§ PROBLEM TO WORK ON
Could you copy, word for word, the part of the Joseph P. Casey profile below that opens with the words containing "October 10, 2018" and closes with "your career path."?

§ SOURCE TEXT
• • • • • • •

Wilder School Spotlight: Alumnus Joseph P. Casey, Ph.D.
October 10, 2018
Joseph P. Casey, Ph.D., earned his Master of Public Administration from the Wilder School in 1995 and his doctorate in 2013. He is county administrator of Chesterfield County, Virginia’s fourth most populous, and has enjoyed an impressive career in public service. He shares his story.
Tell us about your career path.
For some reason, I always wanted to be an accountant. This was even more apparent at my 10th year high school reunion. I told a classmate I hadn’t seen since high school about my job and he laughed as he recalled my third grade career day speech about wanting to be an accountant. He remembers it fondly as all the usual careers of fireman, astronaut, and baseball player all were stated, and he had to ask his mom, “What is an accountant?”
My first job in 1986 as a Certified Public Accountant was with KPMG, a large international accounting firm. I was fortunate to be exposed to many types of private and public-sector audits, including initial public offerings of stock and acquisitions. However, it was the Hanover County, Virginia, audit that gave me an appreciation for public service. It was apparent how much the county staff cared about their locality and its citizens.
When Hanover’s assistant director of finance position became vacant in 1990, I initially tried to find someone to fill that role to make my KPMG role most productive, but with my wife’s encouragement and sense that my passion was in this position, I decided to apply. Fortunately, the finance director at that time was Rhu Harris, who eventually rose to county administrator in 2004, and I enjoyed the opportunities to advance into his prior roles, culminating as deputy county administrator in 2004.
After 23 years in Hanover, a close friend of mine for many years, John Vithoulkas, became Henrico’s county manager in 2013 and it was a great opportunity to help him as a deputy and the unique role to compare two well-regarded localities.
These two localities positioned me well with experience and regional knowledge, as well as friendships with many of their leaders. This made the timing right in becoming Chesterfield’s county administrator in 2016. The timing was also a personal goal for me, as my three children were raised in the same house and school district in Hanover, and by 2016, my wife and I were about to become empty nesters with greater mobility to easily become vested in living in Chesterfield.
While my accounting degree from the University of Richmond, status as a CPA, and KPMG job provided a great foundation of knowledge, I knew to truly become a public servant, I needed more than passion. I needed a Master in Public Administration (MPA). Soon after joining Hanover, I was fortunate to have a great MPA program nearby at VCU. Ironically, Douglas Wilder was just starting his term as governor when I started my program.
During my MPA program, I was exposed to a combination of policy and practice from the wide array of professors. The students also provided a wide range experiences and opinions, some in the beginning of their career pursuits and others well-tenured in their roles. I also was able to take electives in the MBA program, which enabled me to compare further private-public sector roles.
As my interests were finance, I naturally had one of VCU’s long-serving professors, Dr. Blue Wooldridge, for many classes and built a professional relationship thereafter. After my MPA completion, this relationship prompted Dr. Wooldridge to call upon me to help serve as an adjunct professor while he was on sabbatical, and it kept me in similar VCU adjunct roles for 10 years.

• • • • • • •

§ RECORDS SHOWN
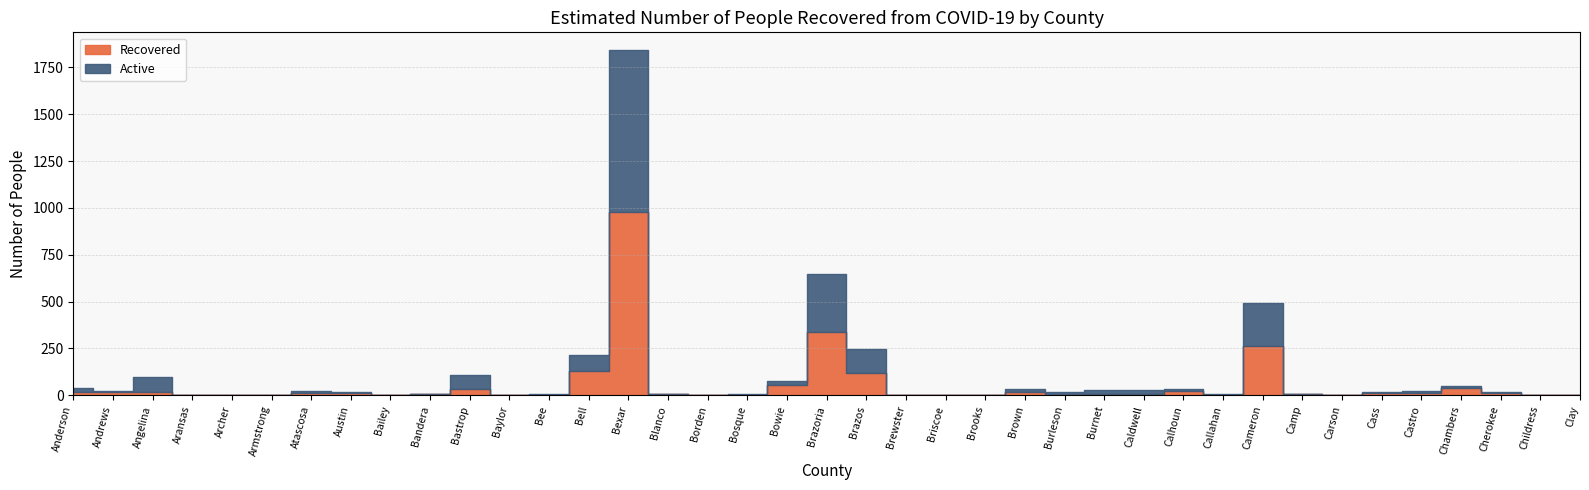

Which series changed the most between Bee and Brooks?

Recovered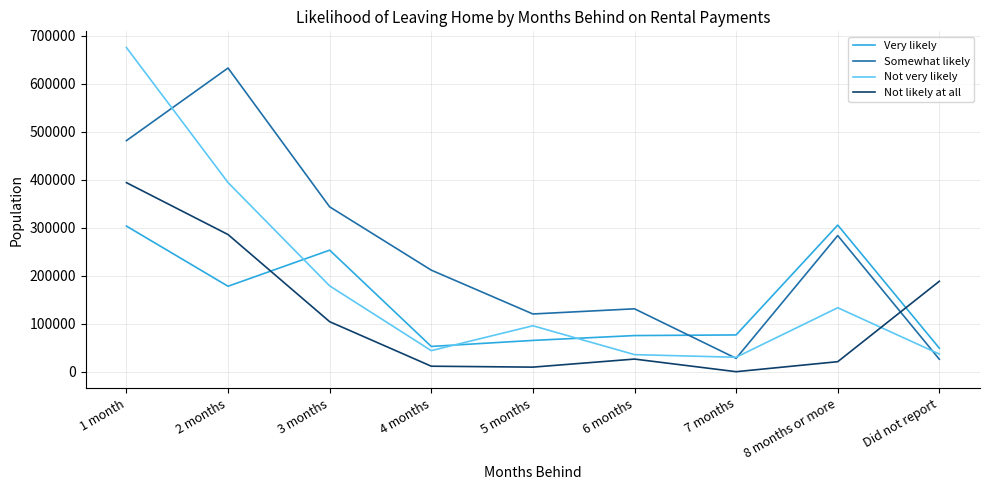

How many series are shown in this chart?

4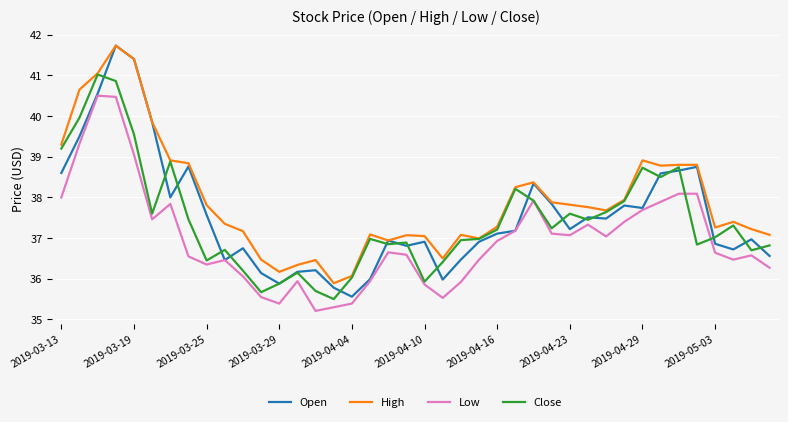

What is the sum of all Open values?

1502.2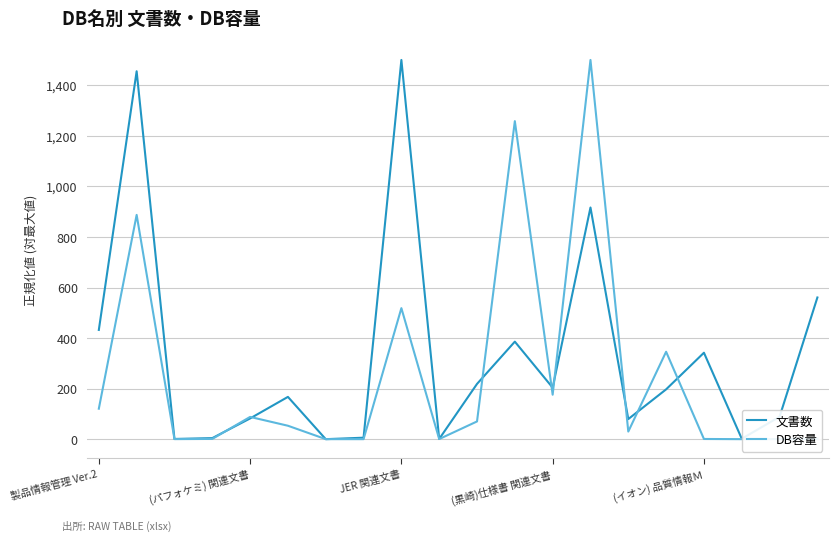

What is the maximum value shown in the chart?

1500.0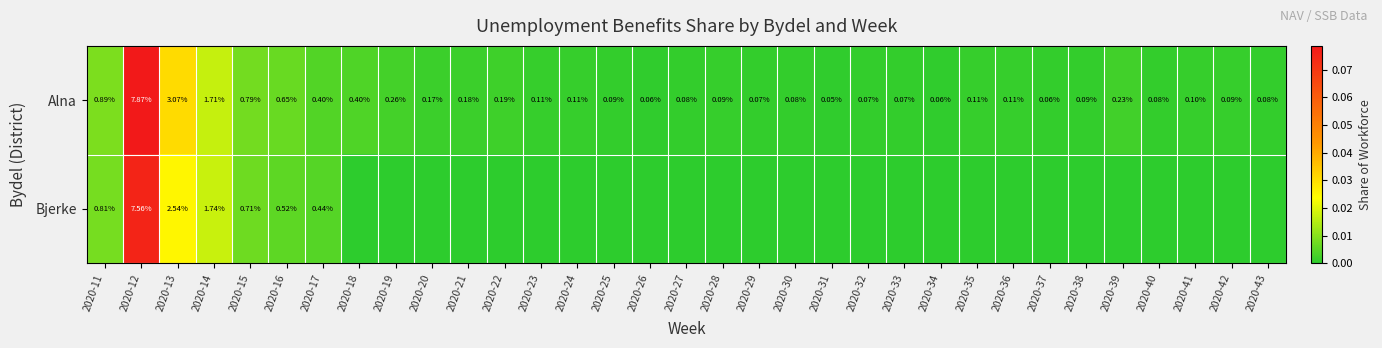

Rank the series at 2020-16 from highest to lowest value.

Alna, Bjerke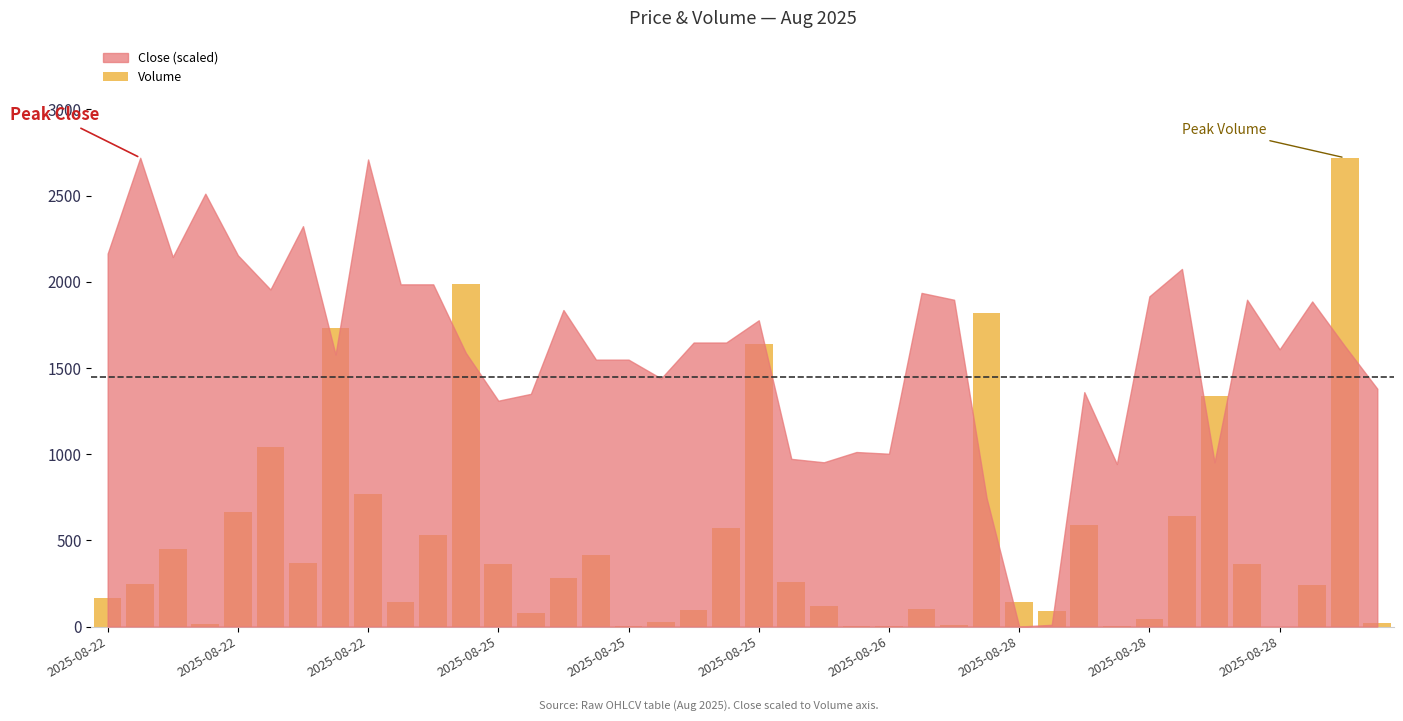

What is the maximum value shown in the chart?

2720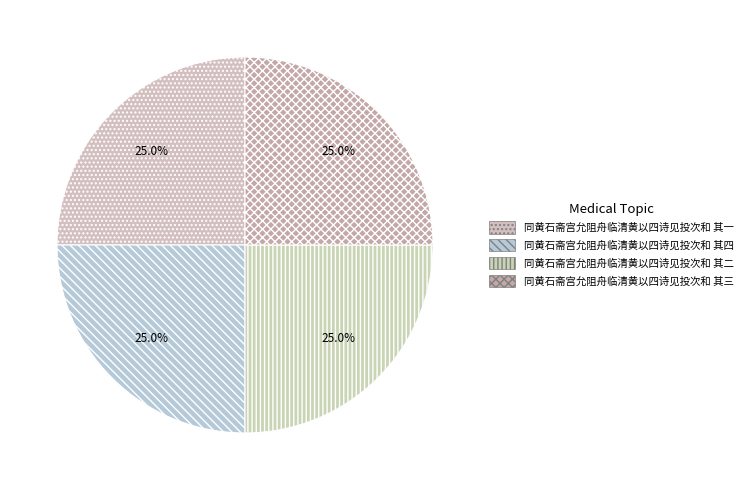

To the nearest percent, what is the average slice percentage?

25%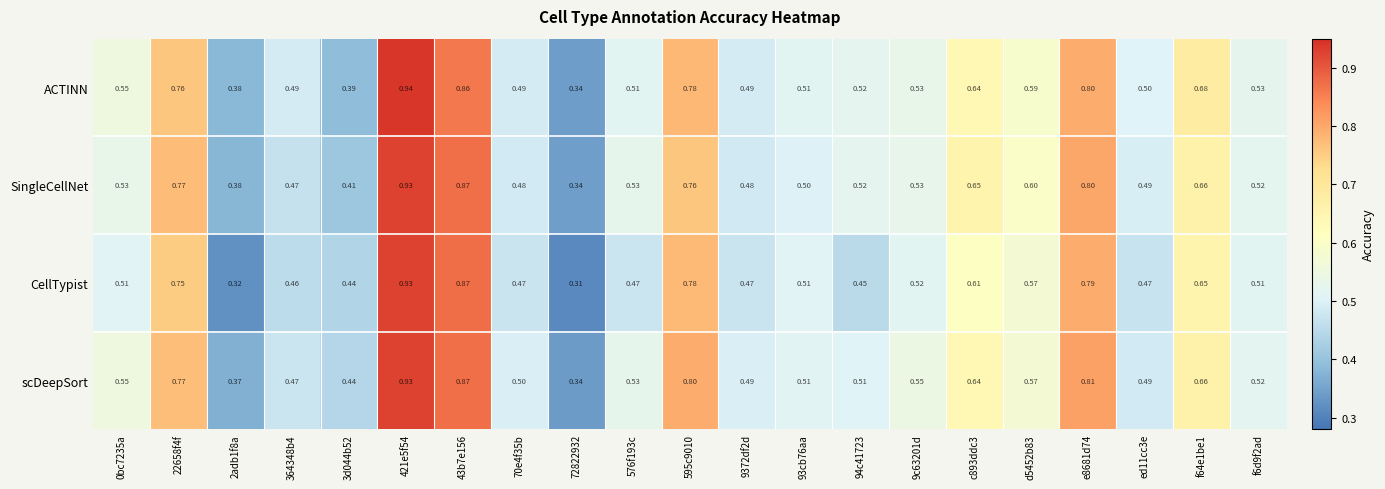

What is the total value across all series at 9372df2d?

1.9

• • • • • • •

§ REPLY TO THE EXERCISE
October 10, 2018
Joseph P. Casey, Ph.D., earned his Master of Public Administration from the Wilder School in 1995 and his doctorate in 2013. He is county administrator of Chesterfield County, Virginia’s fourth most populous, and has enjoyed an impressive career in public service. He shares his story.
Tell us about your career path.